WHAT TO DO -> Reproduce every line of the items below word for word, keeping the original French.

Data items
--

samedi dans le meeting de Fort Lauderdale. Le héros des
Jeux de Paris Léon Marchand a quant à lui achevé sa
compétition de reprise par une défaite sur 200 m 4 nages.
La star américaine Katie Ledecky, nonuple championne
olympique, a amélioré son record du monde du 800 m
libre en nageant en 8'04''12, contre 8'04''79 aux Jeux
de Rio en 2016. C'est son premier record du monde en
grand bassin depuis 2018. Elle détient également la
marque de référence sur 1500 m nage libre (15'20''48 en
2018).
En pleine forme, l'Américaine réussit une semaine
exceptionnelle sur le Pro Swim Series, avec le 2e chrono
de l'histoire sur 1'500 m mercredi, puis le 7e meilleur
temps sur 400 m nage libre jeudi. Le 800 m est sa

--

RESPONSE TO THE TASK ->
samedi dans le meeting de Fort Lauderdale. Le héros des
Jeux de Paris Léon Marchand a quant à lui achevé sa
compétition de reprise par une défaite sur 200 m 4 nages.
La star américaine Katie Ledecky, nonuple championne
olympique, a amélioré son record du monde du 800 m
libre en nageant en 8'04''12, contre 8'04''79 aux Jeux
de Rio en 2016. C'est son premier record du monde en
grand bassin depuis 2018. Elle détient également la
marque de référence sur 1500 m nage libre (15'20''48 en
2018).
En pleine forme, l'Américaine réussit une semaine
exceptionnelle sur le Pro Swim Series, avec le 2e chrono
de l'histoire sur 1'500 m mercredi, puis le 7e meilleur
temps sur 400 m nage libre jeudi. Le 800 m est sa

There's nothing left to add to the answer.